In Italy, the time-honored tradition has been having the diabetologist as team leader in the management of diabetic foot disease. The diabetologist, trained and specialized to a high standard, is suitably equipped to manage patients with diabetic foot problems [40]. Diabetologists involved in this field are usually physicians with specific competences, including both clinical and surgical, which allow for the management of all clinical needs and either the partial or full management of surgical needs, from basic wound debridement to advanced surgery, such as demolitive surgery (i.e., necrosectomy, minor amputation, osteotomy, etc.) and reconstructive surgery (implant of dermal substitutes, skin substitutes, cell therapy, etc.) [40].

In different situations and countries, the MDT usually has a similar team, despite the fact that foot surgical procedures are often handled by orthopedics, vascular surgeons, general surgeons, and podiatrists. Nonetheless, regardless of some differences in the team composition, the MDT is effective in improving outcomes of patients affected by diabetic foot problems in comparison with uncoordinated and isolated management.

The MDT should be led by a team leader to improve the outcomes of interest, and when the team leader is a diabetologist, the results appeared to be better in comparison with studies where other team leaders have been considered.

This is mirrored by the fact that in Italy the diabetologist has long been considered the team leader of the MDT because of specialized training which includes surgical skills. Nonetheless, each member with specific skills working in an MDT is essential for an organized strategy and pathway in the treatment of patients with DFUs.

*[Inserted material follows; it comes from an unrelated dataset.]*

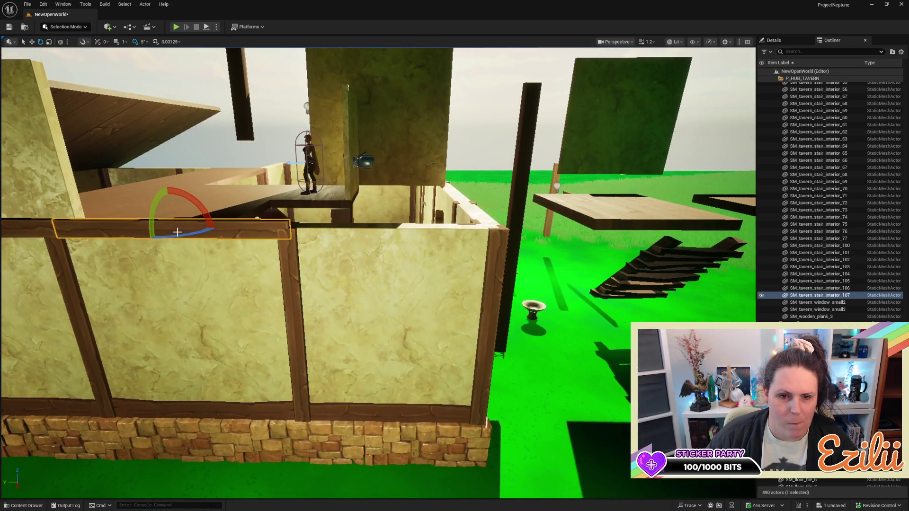
key("w")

Overall, this meta-analysis included only 17 studies and for some outcomes of interest (i.e., wound healing) only few studies have been considered. This limitation is clearly due to the use of the GRADE method which leads to the exclusion of a significant number of studies, while on the other hand ensuring very careful consideration of specific criteria of selection. Furthermore, the absence of available data on secondary outcomes may easily be related to the method used in this meta-analysis.

Several confounding factors that can influence the outcomes of interest, such as age, co-morbidities, and wound characteristics, were not thoroughly analyzed. In addition, there were incomplete data about the rate of revascularization, the type of revascularization procedure (endovascular and/or surgical), and the technical success. Peripheral revascularization is mandatory in a multidisciplinary approach for patients with an ischemic DFU, and this procedure is often key to achieving successful healing, improving quality of life, reducing amputation and mortality.

Further studies will be useful to evaluate the role of the MDT, particularly those led by a diabetologist, in terms of quality of life, disability and reduction in hospital admission, and readmission.